Dans ce contexte, l'Etat du Valais a choisi de renforcer son engagement en faveur du site archéologique de Martigny (Forum Claudii Vallensium), via le développement d'une fondation. Les vestiges de l'ancienne capitale romaine du canton y sont reconnus d’importance nationale.

"Nous désirons mieux valoriser le patrimoine archéologique de Martigny à l'échelle de la ville, du canton et en matière touristique", a rappelé Mathias Reynard, le président du gouvernement cantonal.

Investissements tous azimuts

La nouvelle fondation Pro Octoduro, c'est son nom, aura pour mission l’étude et la publication de plus de 40 ans de fouilles archéologiques; la conservation et la restauration des vestiges et du mobilier et la valorisation du site et donc son développement touristique.

L'Etat du Valais va y investir 730'000 francs annuellement et la Ville de Martigny 320'000 francs. Avec des fonds extérieurs, le soutien de fondations et de la Confédération, le but est de mettre sur pied un budget annuel, dès 2027, d'au moins 1,4 million de francs. La fondation comptera à terme sept collaborateurs, principalement des archéologues et des spécialistes de la médiation culturelle.

Faire rayonner le passé

L'un des buts de la fondation sera de contribuer à faire rayonner, scientifiquement et culturellement, l’héritage du Forum Claudii Vallensium. Il s'agit d'un centre majeur de la romanisation alpine, située à proximité de la voie historique du Grand-Saint-Bernard et siège du premier évêché du Valais au IVe siècle.

"A Martigny, il existe une ville souterraine sous la ville actuelle", a rappelé la présidente de la cité octodurienne, Anne-Laure Couchepin Vouilloz. "Nous possédons plus d'une quinzaine de lieux archéologiques allant de la première cathédrale du Valais au temple de Mitra en passant par le forum, les thermes ou l'amphithéâtre."

Des fouilles en cours

Depuis décembre dernier, des fouilles d’envergure sont actuellement menées à Martigny, sur le site de l’insula 14, situé à proximité immédiate du forum antique. Réalisés dans le cadre d’un projet de construction, ces travaux illustrent le rôle de l’archéologie préventive. Il vise à documenter les vestiges, tout en permettant le développement du territoire.
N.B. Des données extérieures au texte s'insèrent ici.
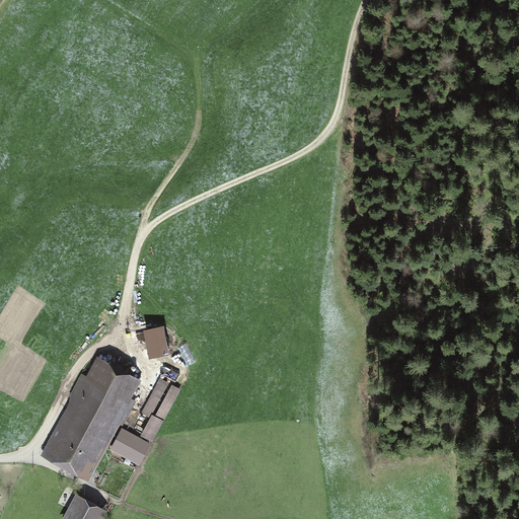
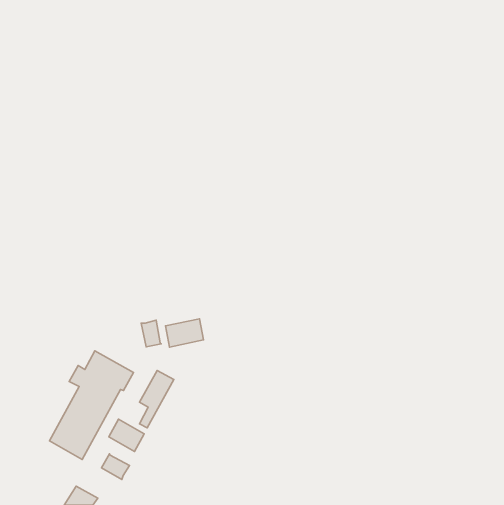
building: none -> [165,319,204,347]
building: none -> [102,454,130,479]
Ces fouilles se poursuivront jusqu’à cet automne sur une surface d’environ 1400 m2 sur six niveaux, soit un total de 8400 m2.
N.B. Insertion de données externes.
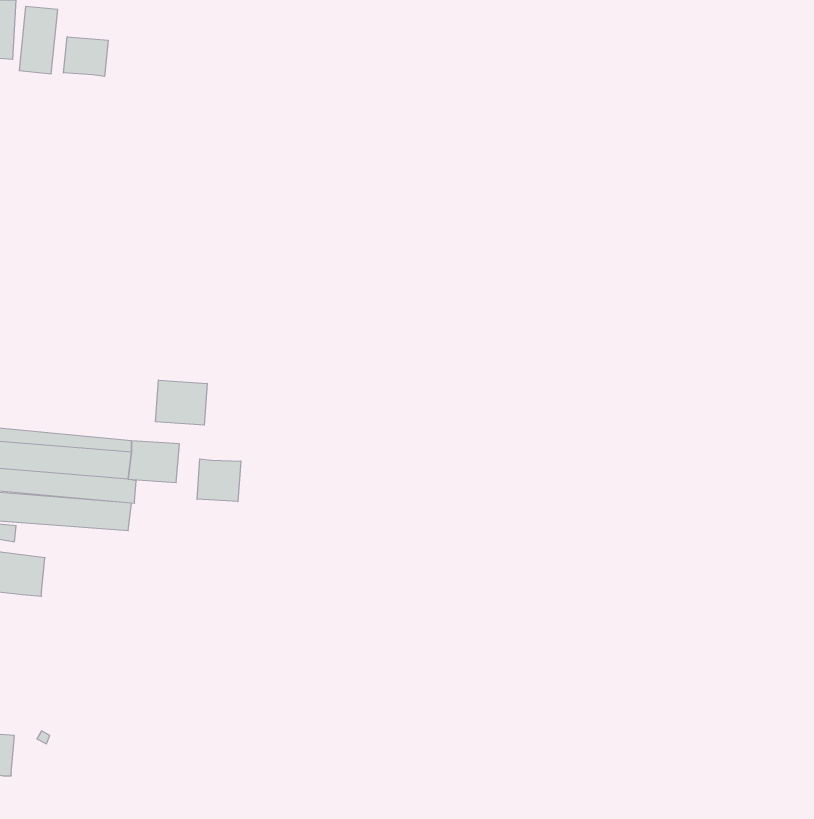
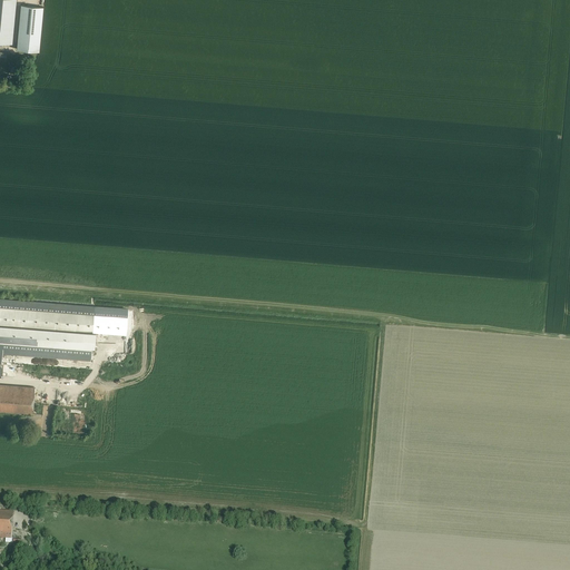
building: [64,37,108,76] -> none
building: [156,380,207,425] -> none
building: [197,459,241,502] -> none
Le coût total de l’opération, incluant les études, s’élève à 2,4 millions de francs, dont un quart est pris en charge par la Confédération, en raison de l’importance nationale du site. Parmi les découvertes récentes figure une salle de réception d'une habitation (50 m2) revêtue de marbre et flanquée de deux salles chauffées par hypocauste.

Rendre l'histoire du canton accessible

"Avec la stratégie Archeo 2030, la création de la Fondation Pro Octoduro et les recherches en cours à Martigny, le Valais entend concilier développement territorial, recherche scientifique et valorisation du patrimoine", souligne l'Etat du Valais. "Ces actions contribuent à mieux comprendre l’histoire du canton, tout en la rendant accessible au plus grand nombre."
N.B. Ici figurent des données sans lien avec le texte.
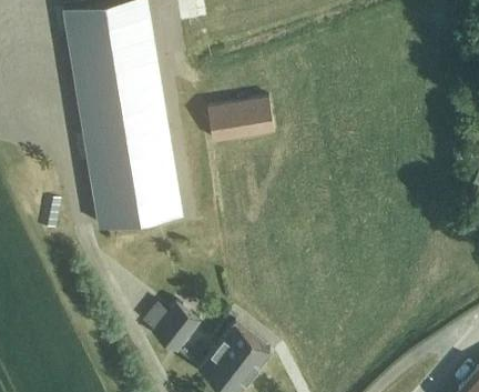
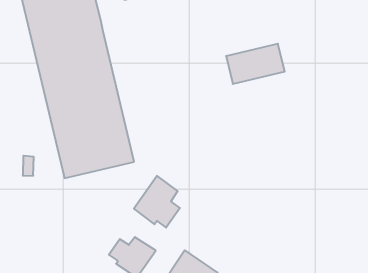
building: [207,100,275,143] -> [226,44,285,84]
building: none -> [134,176,180,228]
Un centre valaisan cantonal d'archéologie alpine "Futur antérieur" sera créé en 2027 à Conthey pour valoriser les collections de l'office cantonal d'archéologie, afin qu'il devienne un lieu de conservation et de travail pour les chercheurs. Enfin, un musée cantonal d'archéologie doit voir le jour au sein du pôle muséal de Sion à l'horizon 2030.